_Exercise requirements_
Please output the following records exactly. Leave every image out.

-*-*-

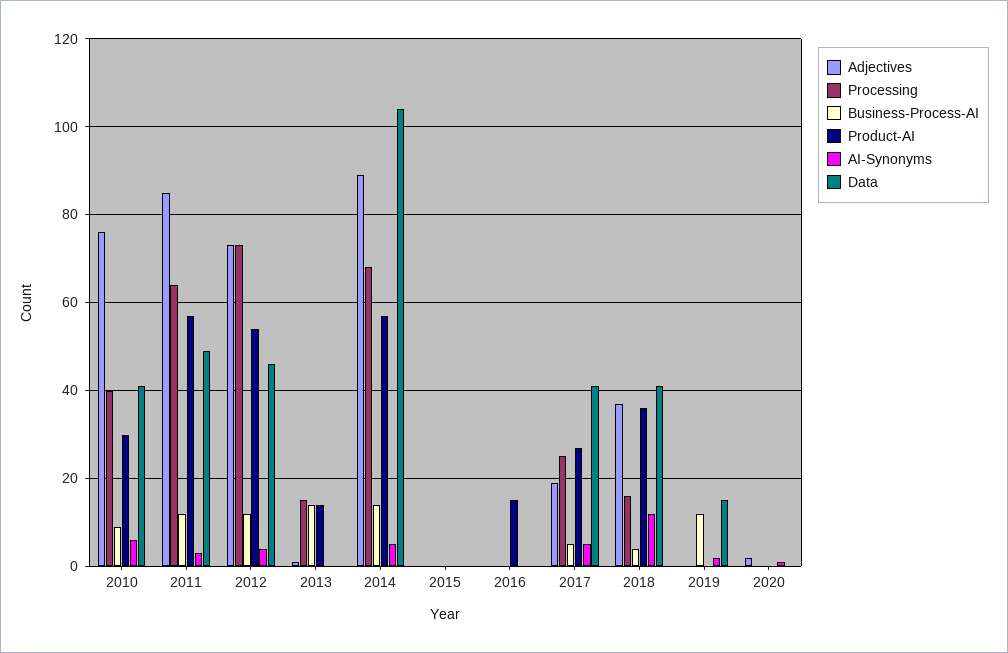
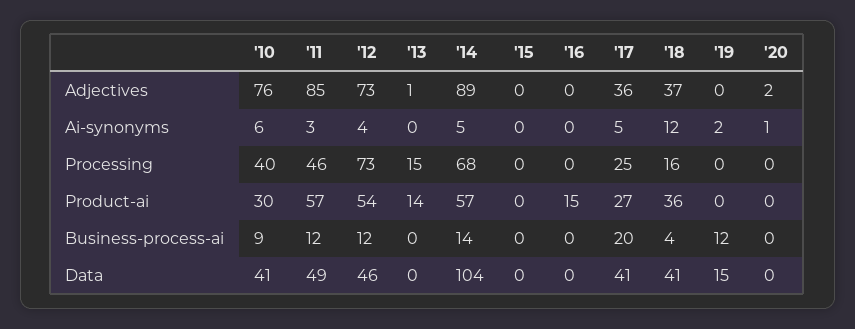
  {
    "Adjectives": {
      "2010": 76,
      "2011": 85,
      "2012": 73,
      "2013": 1,
      "2014": 89,
      "2015": 0,
      "2016": 0,
-     "2017": 20,
+     "2017": 36,
      "2018": 37,
      "2019": 0,
      "2020": 2
    },
    "Processing": {
      "2010": 40,
-     "2011": 65,
+     "2011": 46,
      "2012": 73,
      "2013": 15,
      "2014": 68,
      "2015": 0,
      "2016": 0,
      "2017": 25,
      "2018": 16,
      "2019": 0,
      "2020": 0
    },
    "Business-Process-AI": {
      "2010": 9,
      "2011": 12,
      "2012": 12,
-     "2013": 15,
+     "2013": 0,
      "2014": 14,
      "2015": 0,
      "2016": 0,
-     "2017": 5,
+     "2017": 20,
      "2018": 4,
      "2019": 12,
      "2020": 0
    },
    "Product-AI": {
      "2010": 30,
      "2011": 57,
      "2012": 54,
      "2013": 14,
      "2014": 57,
      "2015": 0,
      "2016": 15,
      "2017": 27,
      "2018": 36,
      "2019": 0,
      "2020": 0
    },
    "AI-Synonyms": {
      "2010": 6,
      "2011": 3,
      "2012": 4,
      "2013": 0,
      "2014": 5,
      "2015": 0,
      "2016": 0,
      "2017": 5,
      "2018": 12,
      "2019": 2,
      "2020": 1
    },
    "Data": {
      "2010": 41,
      "2011": 49,
      "2012": 46,
      "2013": 0,
      "2014": 104,
      "2015": 0,
      "2016": 0,
      "2017": 41,
      "2018": 41,
      "2019": 15,
      "2020": 0
    }
  }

-*-*-

_Exercise response_
  {
    "Adjectives": {
      "2010": 76,
      "2011": 85,
      "2012": 73,
      "2013": 1,
      "2014": 89,
      "2015": 0,
      "2016": 0,
-     "2017": 20,
+     "2017": 36,
      "2018": 37,
      "2019": 0,
      "2020": 2
    },
    "Processing": {
      "2010": 40,
-     "2011": 65,
+     "2011": 46,
      "2012": 73,
      "2013": 15,
      "2014": 68,
      "2015": 0,
      "2016": 0,
      "2017": 25,
      "2018": 16,
      "2019": 0,
      "2020": 0
    },
    "Business-Process-AI": {
      "2010": 9,
      "2011": 12,
      "2012": 12,
-     "2013": 15,
+     "2013": 0,
      "2014": 14,
      "2015": 0,
      "2016": 0,
-     "2017": 5,
+     "2017": 20,
      "2018": 4,
      "2019": 12,
      "2020": 0
    },
    "Product-AI": {
      "2010": 30,
      "2011": 57,
      "2012": 54,
      "2013": 14,
      "2014": 57,
      "2015": 0,
      "2016": 15,
      "2017": 27,
      "2018": 36,
      "2019": 0,
      "2020": 0
    },
    "AI-Synonyms": {
      "2010": 6,
      "2011": 3,
      "2012": 4,
      "2013": 0,
      "2014": 5,
      "2015": 0,
      "2016": 0,
      "2017": 5,
      "2018": 12,
      "2019": 2,
      "2020": 1
    },
    "Data": {
      "2010": 41,
      "2011": 49,
      "2012": 46,
      "2013": 0,
      "2014": 104,
      "2015": 0,
      "2016": 0,
      "2017": 41,
      "2018": 41,
      "2019": 15,
      "2020": 0
    }
  }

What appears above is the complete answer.